Tic-tac Tic-tac
Anne arrive dans une petite bourgade, non loin de la mer, où elle a rendez-vous avec un agent immobilier afin de visiter une énième maison. En fait, c'est la trentième et ce sera la dernière car de toutes les façons, Anne n'est pas acheteuse.
Alors pourquoi ces visites et pourquoi demande-t-elle à chaque fois à pouvoir rester seule quelques heures dans ces maisons vides et dans leur environnement, que cherche-t-elle ?
Tout simplement un peu d'elle-même.
"Nous sommes sortis sur la terrasse. Accoudés à la rambarde, nous étions comme sur le pont d'un navire. C'était la dernière maison que je visitais, mais la première située au bord de la mer. J'avais presque l'illusion du tangage, l'impression d'un départ en croisière. Des voiliers au loin ressemblaient à des mouettes vagabondes, les vagues venaient mourir sur le sable avec ce bruissement délicat des bâtons de pluie africains."
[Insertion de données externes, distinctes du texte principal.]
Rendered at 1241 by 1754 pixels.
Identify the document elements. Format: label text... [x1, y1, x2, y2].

Se laissant imprégner par les atmosphères, les souvenirs refluent. L'enfance d'abord, entre une mère distante et un père délaissé et malade, la compagnie du chat, complice réconfortant face à l'impuissance de la narratrice à aider ses parents. Puis plus tard, ses amours de femme et sa passion pour le théâtre. Et enfin, sa vie du moment, d'autres hommes, d'autres chats.
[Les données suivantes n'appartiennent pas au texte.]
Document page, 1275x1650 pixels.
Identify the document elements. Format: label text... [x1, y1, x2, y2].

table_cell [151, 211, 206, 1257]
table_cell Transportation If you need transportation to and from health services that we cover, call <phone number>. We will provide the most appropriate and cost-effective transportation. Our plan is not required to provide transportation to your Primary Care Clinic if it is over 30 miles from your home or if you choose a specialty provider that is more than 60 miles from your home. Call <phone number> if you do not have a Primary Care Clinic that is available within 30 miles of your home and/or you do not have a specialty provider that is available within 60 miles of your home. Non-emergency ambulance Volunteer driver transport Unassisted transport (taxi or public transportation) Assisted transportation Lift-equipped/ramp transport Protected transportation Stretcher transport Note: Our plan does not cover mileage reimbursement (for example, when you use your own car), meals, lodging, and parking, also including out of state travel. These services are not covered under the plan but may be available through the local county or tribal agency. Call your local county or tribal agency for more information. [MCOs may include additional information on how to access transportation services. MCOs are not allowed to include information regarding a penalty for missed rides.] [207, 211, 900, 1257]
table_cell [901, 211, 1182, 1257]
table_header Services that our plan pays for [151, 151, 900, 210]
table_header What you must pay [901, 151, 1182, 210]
Anne reviste sa vie et s'en va à l'encontre du sens des aiguilles d'une montre, accompagnée par le tic-tac régulier du temps qui s'écoule. Car c'est surtout la mort du père, à l'adolescence, qui lui a laissé une fragile cicatrice que la décrépitude maternelle vient soudain chatouiller et réveiller par le biais de la montre paternelle qu'Anne retrouve au fond d'un tiroir. Une montre muette et figée depuis bien longtemps.
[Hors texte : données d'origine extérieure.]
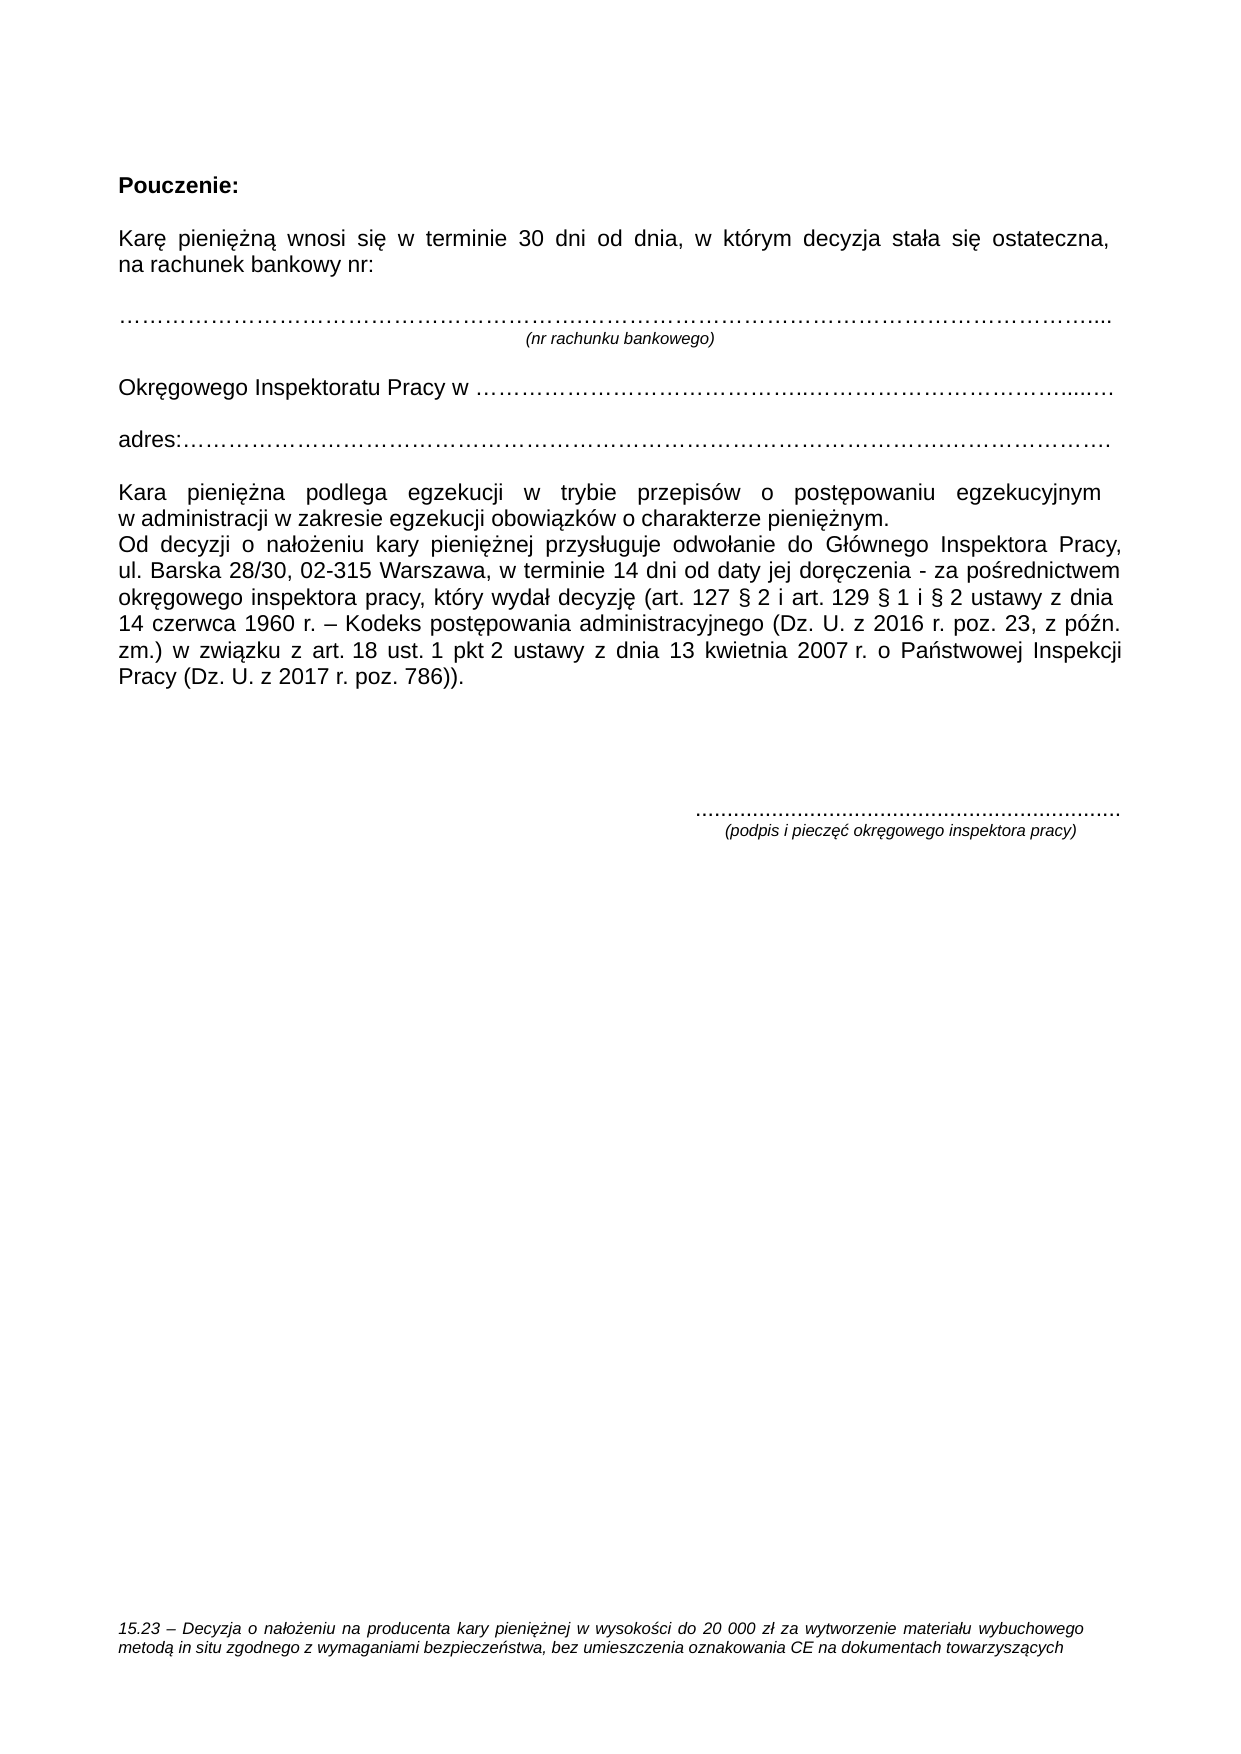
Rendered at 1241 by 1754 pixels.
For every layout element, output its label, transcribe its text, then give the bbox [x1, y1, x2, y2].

text ................................................................... [694, 795, 1122, 821]
text Karę pieniężną wnosi się w terminie 30 dni od dnia, w którym decyzja stała się ostateczna, na rachunek bankowy nr: [118, 225, 1122, 277]
text Okręgowego Inspektoratu Pracy w ……………………………………..…………………………….....… [118, 374, 1122, 401]
text (nr rachunku bankowego) [118, 329, 1122, 348]
text Pouczenie: [118, 172, 1122, 198]
text …………………………………………………….………………………………………………………….... [118, 302, 1122, 329]
text Kara pieniężna podlega egzekucji w trybie przepisów o postępowaniu egzekucyjnym w administracji w zakresie egzekucji obowiązków o charakterze pieniężnym. [118, 478, 1122, 531]
text Od decyzji o nałożeniu kary pieniężnej przysługuje odwołanie do Głównego Inspektora Pracy, ul. Barska 28/30, 02-315 Warszawa, w terminie 14 dni od daty jej doręczenia - za pośrednictwem okręgowego inspektora pracy, który wydał decyzję (art. 127 § 2 i art. 129 § 1 i § 2 ustawy z dnia 14 czerwca 1960 r. – Kodeks postępowania administracyjnego (Dz. U. z 2016 r. poz. 23, z późn. zm.) w związku z art. 18 ust. 1 pkt 2 ustawy z dnia 13 kwietnia 2007 r. o Państwowej Inspekcji Pracy (Dz. U. z 2017 r. poz. 786)). [118, 531, 1122, 689]
text (podpis i pieczęć okręgowego inspektora pracy) [679, 821, 1122, 840]
text adres:……………………………………………………………………………………….…………………. [118, 426, 1122, 452]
Les rythmes oubliés du tic-tac et de la course des aiguilles vont relancer la vie d'Anne à la manière d'un choc électrique qui réanime un coeur absent ou qui libère du joug des inhibitions.
Mais il lui faudra pousser les portes de trente maisons pour accepter certains rendez-vous manqués... afin, peut-être, de ne pas rater le prochain !
"La vie sait des choses qui ne sont pas encore arrivées."
J'avoue avoir succombé une fois de plus au charme de l'auteur, à son écriture, à son ton délicatement mélancolique. Je crois même avoir été encore plus touchée par ce roman que par Le canapé rouge. La fuite du temps et de la mémoire, abordée ici sous l'angle de la relation filiale, a su titiller les souvenirs de la fille que j'ai été, et le tic-tac s'est parfois un peu emballé au fil des émotions que Michèle Lesbre sait si bien distiller.
Merci aussi à elle pour les quelques belles références littéraires qui parsèment ce livre.